*Extract*:
************

# Compounded Pool

## What is the Compounded Pool?

The Compounded Pool is an integral part of the DEIN system, designed to enhance liquidity and provide additional support for DEIN's whitelisted Policybooks. It functions as an extension to contracts, fueled by a combination of DEIN Native Staking (40%) and DEIN LP Staking (10%) tokens which together establish the Compounded Liquidity.

The Compounded Pool serves as a reserve that is only liquidated as a last resort, and the likelihood of such an event is extremely low.

## How does it work?

The Compounded Liquidity is shared by all of DEIN's whitelisted Policy Books, allocating funds on a first-come, first-serve basis. Additionally, there is a limit on how much funds each Policy Book can reserve at any given time.

The maximum Policy duration when using the Compounded Pool's funds is 5 epochs.

## What is the Compounded Liquidity?

Think of "Compounded Liquidity" as extra Collateral. To tap into it, users have to initially buy policies for the available Collateral (reduce Capacity to 0). Once that's exhausted, and the Collateral isn't sufficient for their Policy, users can then purchase Policies using Compounded Liquidity.

Policy Books can only reserve Compounded Liquidity up to the Compounded Pool share.

## What is the Compounded Pool share?

The "Compounded Pool share" can be simplified as a shared allowance for all whitelisted Policy Books. It determines the percentage that Policy Books can reserve to sell policies using the Compounded Liquidity.

## What is Compounded Liquidity Release

T**he Compounded Liquidity Release** triggers in the following cases:

If Underwriter provides Collateral to the Policy Book X,

When a Policy against Policy Book X, which reserves Compounded Liquidity, ends.

When a Payout funded by Compound Liquidity occurs against Policy Book X.

If any of the above conditions are met, the Compounded Liquidity reserved by the Policy Book X releases, and the current Compounded Liquidity distribution is re-calculated.

**Let's take a closer look at how the Compounded Pool operates:**

**Let's take a closer look at how the Compounded Pool operates:**

#### Assuming:

Compounded Liquidity: 1,000 USDT

Compounded Pool share: 60%

Current Reserved Compounded Liquidity: 0 USDT

*Therefore, each Policy Book in the DEIN system can reserve up to 60% of the Compounded Liquidity as additional funds, which equals to up to 600 USDT.*

Policy Book A has 600 USDT of Compounded Liquidity available for purchasing a Policy. Policy Book B has 600 USDT of Compounded Liquidity available for purchasing a Policy. Policy Book C has 600 USDT of Compounded Liquidity available for purchasing a Policy.

************

*Collected material*:
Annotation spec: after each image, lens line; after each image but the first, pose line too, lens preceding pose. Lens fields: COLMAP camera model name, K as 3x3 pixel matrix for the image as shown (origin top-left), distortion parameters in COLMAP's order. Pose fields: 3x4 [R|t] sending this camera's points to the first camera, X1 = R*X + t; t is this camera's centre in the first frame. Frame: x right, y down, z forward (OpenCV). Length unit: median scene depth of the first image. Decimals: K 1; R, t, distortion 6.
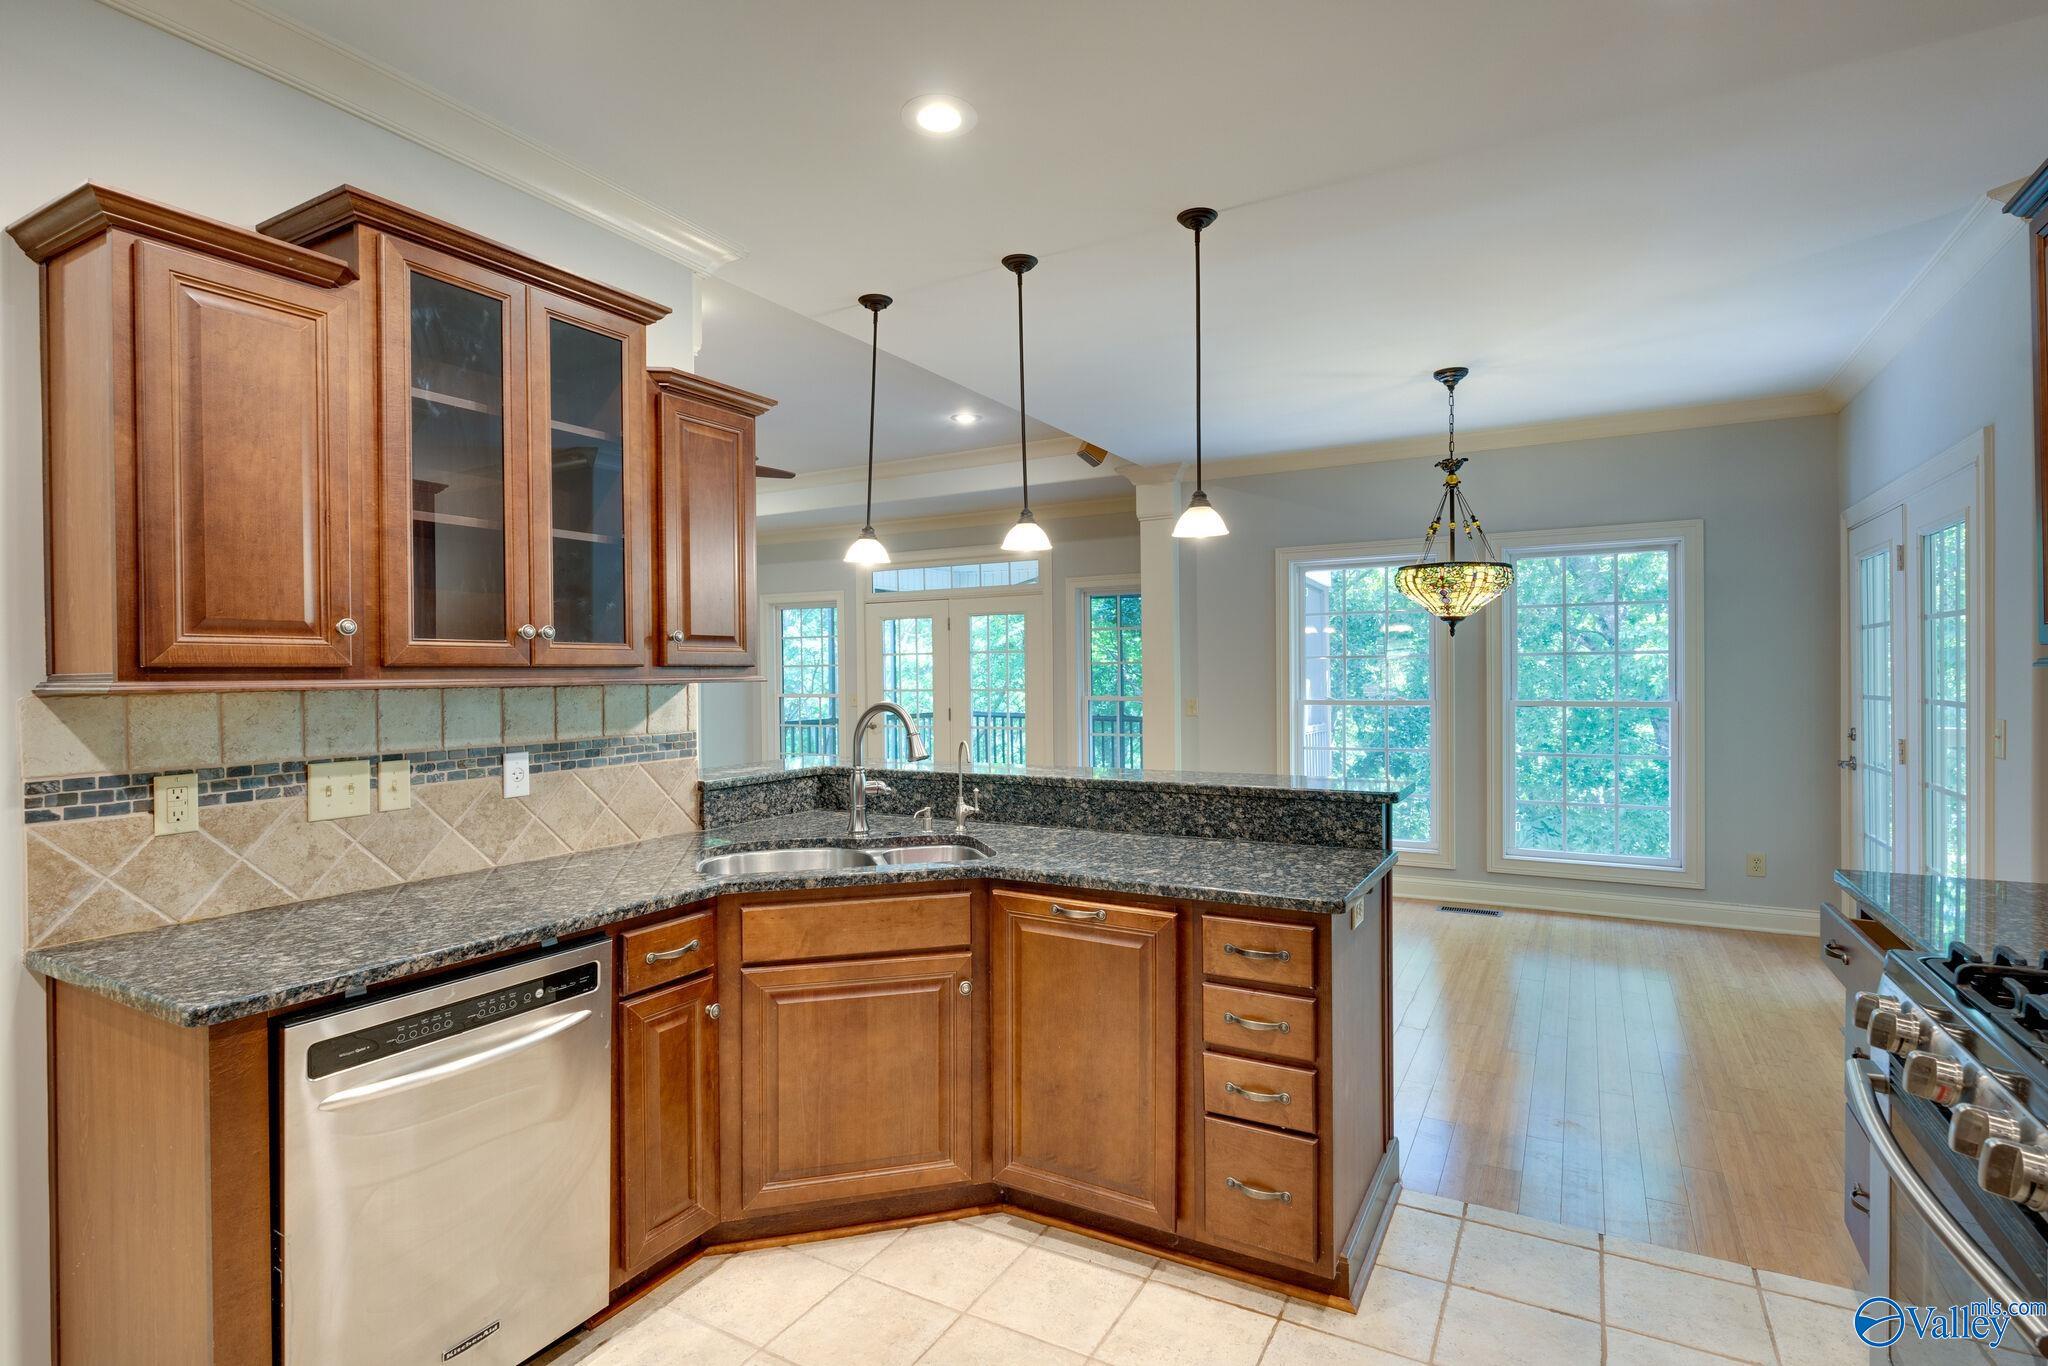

************

*Required action 1*:
Answer these questions about the Compounded Pool page:
(a) What percentage of DEIN Native Staking tokens and what percentage of DEIN LP Staking tokens fuel the Compounded Pool?
(b) What is the maximum Policy duration when using the Compounded Pool's funds?
(c) In the worked example, up to how many USDT of Compounded Liquidity can each Policy Book reserve?
*Required action 2*:
Proceed with the Compounded Pool page, starting after its last sentence.

*Answer section 1*:
(a) DEIN Native Staking tokens make up 40%, and DEIN LP Staking tokens make up 10%.
(b) The maximum duration is 5 epochs.
(c) Each Policy Book can reserve up to 600 USDT.

*Answer section 2*:
#### Let's assume the following scenario:

*When a user decides to purchase a policy from Policy Book A using the Compounded Liquidity, a value of 600 USDT is reserved.*

**Current Reserved Compounded Liquidity: 600 USDT**

The updated distribution of Compounded Liquidity: Policy Book A: 0 USDT (reserved 600 USDT) Policy Book B: 400 USDT Policy Book C: 400 USDT

*Suppose another user chooses to purchase a policy from Policy Book B using the Compounded Liquidity, with a value of 400 USDT.*

**Current Reserved Compounded Liquidity: 1000 USDT**

The revised distribution of Compounded Liquidity: Policy Book A: 0 USDT (reserved 600 USDT) Policy Book B: 0 USDT (reserved 400 USDT) Policy Book C: 0 USDT (no Compounded Liquidity left to reserve)

*Now, let's suppose an Underwriter provides 500 USDT to Policy Book A, which releases a portion of the reserved Compounded Liquidity that can further serve as additional Collateral.*

**Current Reserved Compounded Liquidity: 500 USDT**

The revised distribution of Compounded Liquidity:
Policy Book A: 500 USDT (reserved 100 USDT)
Policy Book B: 200 (reserved 400 USDT)
Policy Book C: 500 USDT
*
***Even though Policy Book C can theoretically reserve up to 600 USDT (60%) from the Compounded Liquidity, only 500 USDT is left to reserve.**

## How does the Compounded Pool affect the Premium pricing?

Premium pricing is determined based on the Capacity, taking into account the risk profile of the Policy Book and the impact of the Compounded Pool.

The pricing considers the contribution of the Compounded Pool to reflect the potential riskiness of a Policy Book.

Purchasing a Policy using Compounded Liquidity can be more cost-effective, particularly for new pools or those with limited funds accumulated. This supplies potential Policy Holders with competitive premium rates.

DEIN ensures accurate and fair premium pricing that takes into account the unique characteristics of the Compounded Pool and the liquidity of the Policy Book .

Please note that the likelihood of the Compounded Pool being fully liquidated is extremely remote, as it is designed to serve as a last resort measure. DEIN prioritizes the efficient utilization of its resources and employs various mechanisms to minimize the likelihood of exhausting the Compounded Pool.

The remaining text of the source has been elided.